(Items from a data source)
####

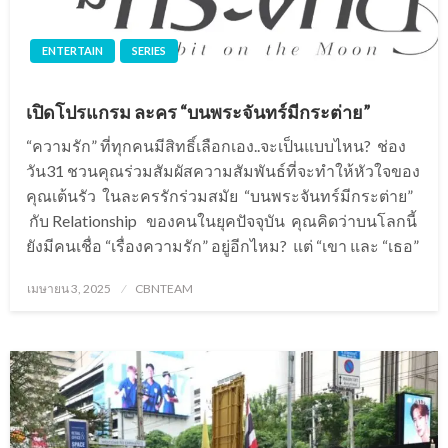
ENTERTAIN
SERIES
เปิดโปรแกรม ละคร “บนพระจันทร์มีกระต่าย”
“ความรัก” ที่ทุกคนมีสิทธิ์เลือกเอง..จะเป็นแบบไหน? ช่อง
วัน31 ชวนคุณร่วมสัมผัสความสัมพันธ์ที่จะทำให้หัวใจของ
คุณเต้นรัว ในละครรักร่วมสมัย “บนพระจันทร์มีกระต่าย”
กับ Relationship ของคนในยุคปัจจุบัน คุณคิดว่าบนโลกนี้
ยังมีคนเชื่อ “เรื่องความรัก” อยู่อีกไหม? แต่ “เขา และ “เธอ”
Posted
เมษายน 3, 2025
CBNTEAM
on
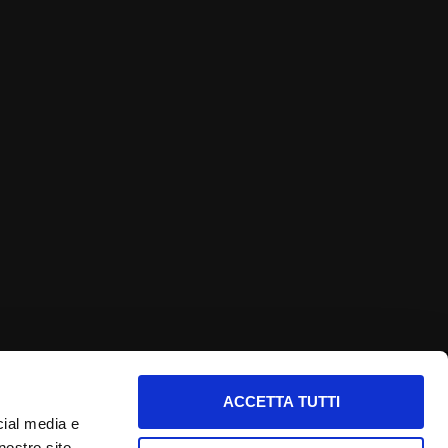
ACCETTA TUTTI
nfo utili
cial media e
nostro sito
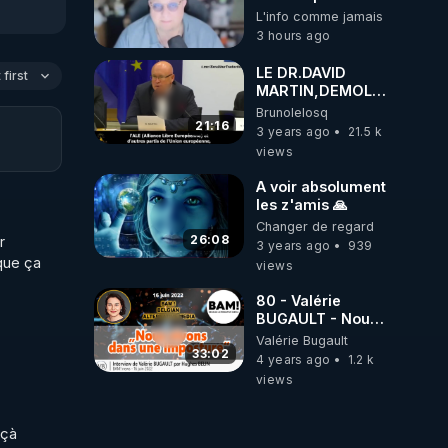
santé, ils nous
L'info comme jamais
volent l'eau ! 😒🤢
3 hours ago
😡
https://odysee.com/@ano
LE DR.DAVID
first
MARTIN,DEMOLIT
À L'EXPLOSIF
Brunolelosq
L'HISTOIRE DU
21:16
3 years ago
21.5 k
COVID,AU
views
PARLEMENT
EUROPÉEN,
A voir absolument
DEPUIS 1990 💥💥
les z'amis 🙏
Changer de regard
26:08
 
3 years ago
939
que ça 
views
80 - Valérie
BUGAULT - Nous
vivons dans une
Valérie Bugault
imposture - BAM
33:02
4 years ago
1.2 k
16 juin 2022
views
çà 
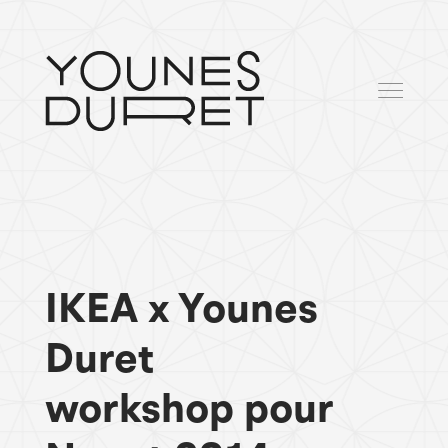
IKEA x Younes
Duret
workshop pour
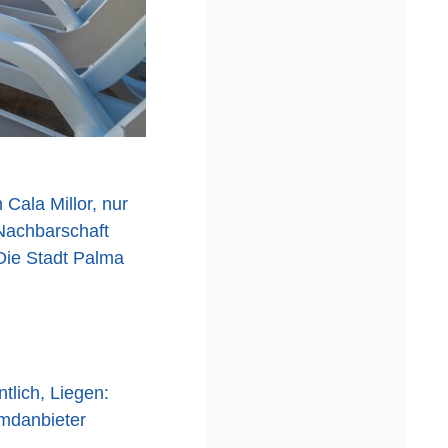
Cala Millor, nur
Nachbarschaft
 Die Stadt Palma
tlich, Liegen:
mdanbieter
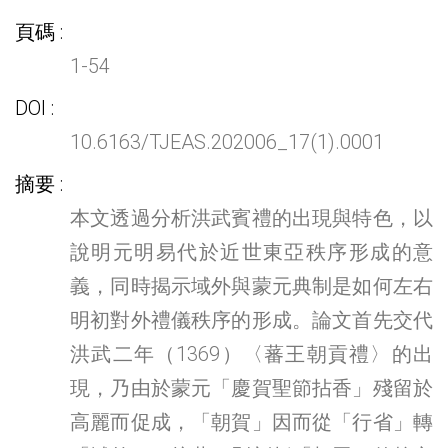
頁碼
1-54
DOI
10.6163/TJEAS.202006_17(1).0001
摘要
本文透過分析洪武賓禮的出現與特色，以
說明元明易代於近世東亞秩序形成的意
義，同時揭示域外與蒙元典制是如何左右
明初對外禮儀秩序的形成。論文首先交代
洪武二年（1369）〈蕃王朝貢禮〉的出
現，乃由於蒙元「慶賀聖節拈香」殘留於
高麗而促成，「朝賀」因而從「行省」轉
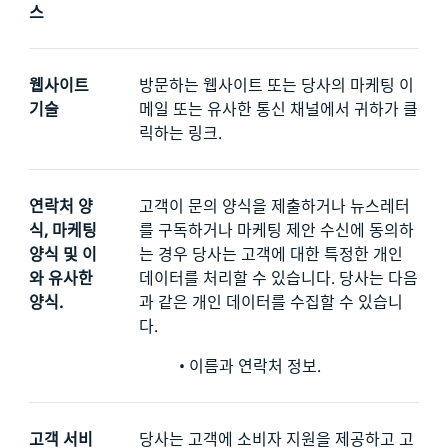
스
웹사이트
방문하는 웹사이트 또는 당사의 마케팅 이
기술
메일 또는 유사한 통신 채널에서 귀하가 클
릭하는 링크.
연락처 양
고객이
문의 양식을 제출하거나 뉴스레터
식, 마케팅
를 구독하거나 마케팅 제안 수신에 동의하
양식 및 이
는 경우 당사는 고객에 대한 특정한 개인
와 유사한
데이터를 처리할 수 있습니다. 당사는 다음
양식.
과 같은 개인 데이터를 수집할 수 있습니
다.
•
이름과 연락처 정보.
고객 서비
당사는 고객에 소비자 지원을 제공하고 고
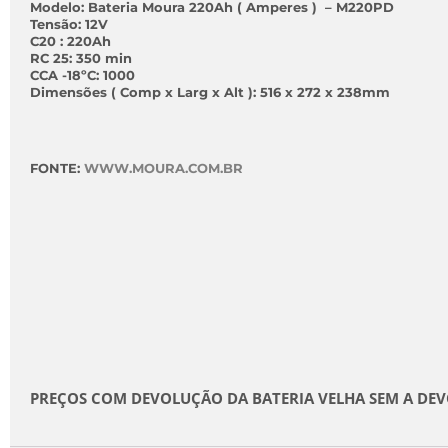
Modelo:
Bateria Moura 220Ah ( Amperes ) – M220PD
Tensão
: 12V
C20
: 220Ah
RC 25
: 350 min
CCA -18ºC
: 1000
Dimensões ( Comp x Larg x Alt ):
516 x 272 x 238mm
FONTE:
WWW.MOURA.COM.BR
PREÇOS COM DEVOLUÇÃO DA BATERIA VELHA SEM A DE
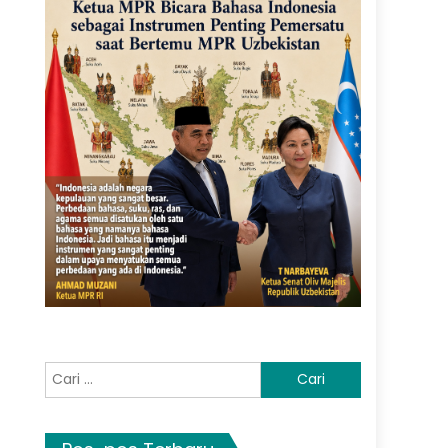
Cari
untuk:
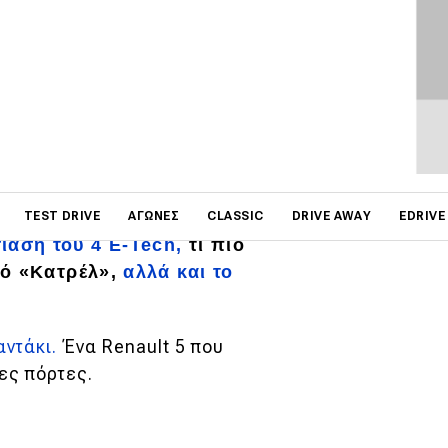
on
d δεν το κάνει;
TEST DRIVE
ΑΓΏΝΕΣ
CLASSIC
DRIVE AWAY
EDRIVE
αση του 4 E-Tech,
τι πιο
κό «Κατρέλ»,
αλλά και το
ντάκι.
Ένα Renault 5 που
ες πόρτες.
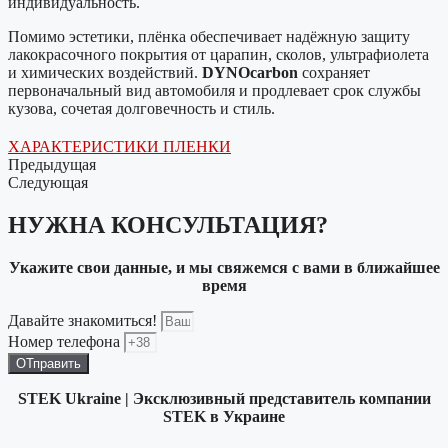
индивидуальность.
Помимо эстетики, плёнка обеспечивает надёжную защиту
лакокрасочного покрытия от царапин, сколов, ультрафиолета
и химических воздействий.
DYNOcarbon
сохраняет
первоначальный вид автомобиля и продлевает срок службы
кузова, сочетая долговечность и стиль.
ХАРАКТЕРИСТИКИ ПЛЕНКИ
Предыдущая
Следующая
НУЖНА КОНСУЛЬТАЦИЯ?
Укажите свои данные, и мы свяжемся с вами в ближайшее
время
Давайте знакомиться!
Номер телефона
ОТправить
STEK Ukraine | Эксклюзивный представитель компании
STEK в Украине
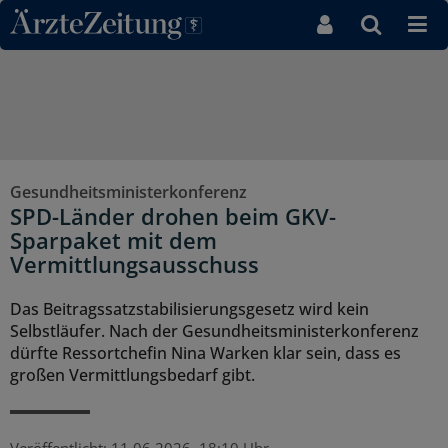
Direkt zum Inhaltsbereich
Gesundheitsministerkonferenz
SPD-Länder drohen beim GKV-
Sparpaket mit dem
Vermittlungsausschuss
Das Beitragssatzstabilisierungsgesetz wird kein
Selbstläufer. Nach der Gesundheitsministerkonferenz
dürfte Ressortchefin Nina Warken klar sein, dass es
großen Vermittlungsbedarf gibt.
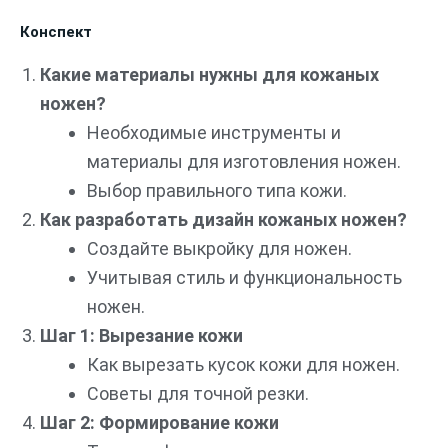
Конспект
Какие материалы нужны для кожаных
ножен?
Необходимые инструменты и
материалы для изготовления ножен.
Выбор правильного типа кожи.
Как разработать дизайн кожаных ножен?
Создайте выкройку для ножен.
Учитывая стиль и функциональность
ножен.
Шаг 1: Вырезание кожи
Как вырезать кусок кожи для ножен.
Советы для точной резки.
Шаг 2: Формирование кожи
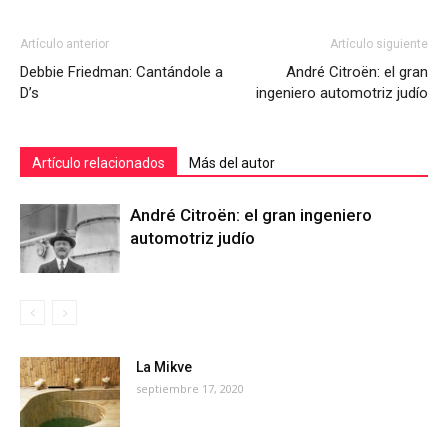
Artículo anterior
Artículo siguiente
Debbie Friedman: Cantándole a
André Citroën: el gran
D’s
ingeniero automotriz judío
Artículo relacionados
Más del autor
André Citroën: el gran ingeniero
automotriz judío
La Mikve
septiembre 17, 2020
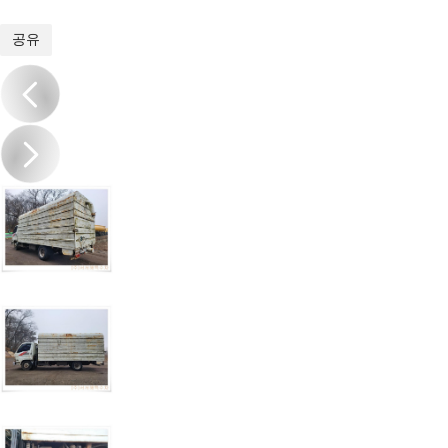
1
/
10
공유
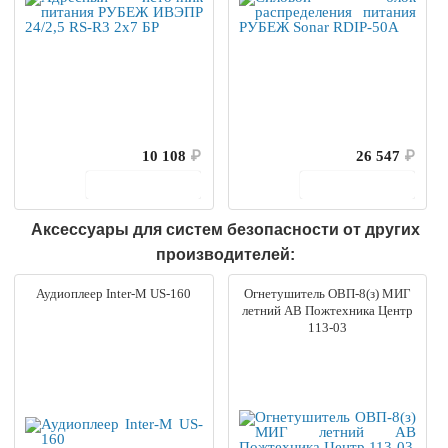
10 108
₽
26 547
₽
В корзину
В корзину
Аксессуары для систем безопасности от других
производителей:
Аудиоплеер Inter-M US-160
Огнетушитель ОВП-8(з) МИГ
летний AB Пожтехника Центр
113-03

####

* _INSTRUCTION_
Transcribe all entries above exactly. Omit the pictures.

* _TASK RESULT_
ENTERTAIN
SERIES
เปิดโปรแกรม ละคร “บนพระจันทร์มีกระต่าย”
“ความรัก” ที่ทุกคนมีสิทธิ์เลือกเอง..จะเป็นแบบไหน? ช่อง
วัน31 ชวนคุณร่วมสัมผัสความสัมพันธ์ที่จะทำให้หัวใจของ
คุณเต้นรัว ในละครรักร่วมสมัย “บนพระจันทร์มีกระต่าย”
กับ Relationship ของคนในยุคปัจจุบัน คุณคิดว่าบนโลกนี้
ยังมีคนเชื่อ “เรื่องความรัก” อยู่อีกไหม? แต่ “เขา และ “เธอ”
Posted
เมษายน 3, 2025
CBNTEAM
on
ACCETTA TUTTI
nfo utili
cial media e
nostro sito
santé, ils nous
L'info comme jamais
volent l'eau ! 😒🤢
3 hours ago
😡
https://odysee.com/@ano
LE DR.DAVID
first
MARTIN,DEMOLIT
À L'EXPLOSIF
Brunolelosq
L'HISTOIRE DU
21:16
3 years ago
21.5 k
COVID,AU
views
PARLEMENT
EUROPÉEN,
A voir absolument
DEPUIS 1990 💥💥
les z'amis 🙏
Changer de regard
26:08
 
3 years ago
939
que ça 
views
80 - Valérie
BUGAULT - Nous
vivons dans une
Valérie Bugault
imposture - BAM
33:02
4 years ago
1.2 k
16 juin 2022
views
çà 
IKEA x Younes
Duret
workshop pour
Cala Millor, nur
Nachbarschaft
 Die Stadt Palma
tlich, Liegen:
mdanbieter
頁碼
1-54
DOI
10.6163/TJEAS.202006_17(1).0001
摘要
本文透過分析洪武賓禮的出現與特色，以
說明元明易代於近世東亞秩序形成的意
義，同時揭示域外與蒙元典制是如何左右
明初對外禮儀秩序的形成。論文首先交代
洪武二年（1369）〈蕃王朝貢禮〉的出
現，乃由於蒙元「慶賀聖節拈香」殘留於
高麗而促成，「朝賀」因而從「行省」轉
스
웹사이트
방문하는 웹사이트 또는 당사의 마케팅 이
기술
메일 또는 유사한 통신 채널에서 귀하가 클
릭하는 링크.
연락처 양
고객이
문의 양식을 제출하거나 뉴스레터
식, 마케팅
를 구독하거나 마케팅 제안 수신에 동의하
양식 및 이
는 경우 당사는 고객에 대한 특정한 개인
와 유사한
데이터를 처리할 수 있습니다. 당사는 다음
양식.
과 같은 개인 데이터를 수집할 수 있습니
다.
•
이름과 연락처 정보.
고객 서비
당사는 고객에 소비자 지원을 제공하고 고
Modelo:
Bateria Moura 220Ah ( Amperes ) – M220PD
Tensão
: 12V
C20
: 220Ah
RC 25
: 350 min
CCA -18ºC
: 1000
Dimensões ( Comp x Larg x Alt ):
516 x 272 x 238mm
FONTE:
WWW.MOURA.COM.BR
PREÇOS COM DEVOLUÇÃO DA BATERIA VELHA SEM A DE
Cari
untuk:
on
d δεν το κάνει;
TEST DRIVE
ΑΓΏΝΕΣ
CLASSIC
DRIVE AWAY
EDRIVE
αση του 4 E-Tech,
τι πιο
κό «Κατρέλ»,
αλλά και το
ντάκι.
Ένα Renault 5 που
ες πόρτες.
индивидуальность.
Помимо эстетики, плёнка обеспечивает надёжную защиту
лакокрасочного покрытия от царапин, сколов, ультрафиолета
и химических воздействий.
DYNOcarbon
сохраняет
первоначальный вид автомобиля и продлевает срок службы
кузова, сочетая долговечность и стиль.
ХАРАКТЕРИСТИКИ ПЛЕНКИ
Предыдущая
Следующая
НУЖНА КОНСУЛЬТАЦИЯ?
Укажите свои данные, и мы свяжемся с вами в ближайшее
время
Давайте знакомиться!
Номер телефона
ОТправить
STEK Ukraine | Эксклюзивный представитель компании
STEK в Украине
Direkt zum Inhaltsbereich
Gesundheitsministerkonferenz
SPD-Länder drohen beim GKV-
Sparpaket mit dem
Vermittlungsausschuss
Das Beitragssatzstabilisierungsgesetz wird kein
Selbstläufer. Nach der Gesundheitsministerkonferenz
dürfte Ressortchefin Nina Warken klar sein, dass es
großen Vermittlungsbedarf gibt.
Конспект
Какие материалы нужны для кожаных
ножен?
Необходимые инструменты и
материалы для изготовления ножен.
Выбор правильного типа кожи.
Как разработать дизайн кожаных ножен?
Создайте выкройку для ножен.
Учитывая стиль и функциональность
ножен.
Шаг 1: Вырезание кожи
Как вырезать кусок кожи для ножен.
Советы для точной резки.
Шаг 2: Формирование кожи
Artículo anterior
Artículo siguiente
Debbie Friedman: Cantándole a
André Citroën: el gran
D’s
ingeniero automotriz judío
Artículo relacionados
Más del autor
André Citroën: el gran ingeniero
automotriz judío
La Mikve
septiembre 17, 2020
1
/
10
공유
10 108
₽
26 547
₽
В корзину
В корзину
Аксессуары для систем безопасности от других
производителей:
Аудиоплеер Inter-M US-160
Огнетушитель ОВП-8(з) МИГ
летний AB Пожтехника Центр
113-03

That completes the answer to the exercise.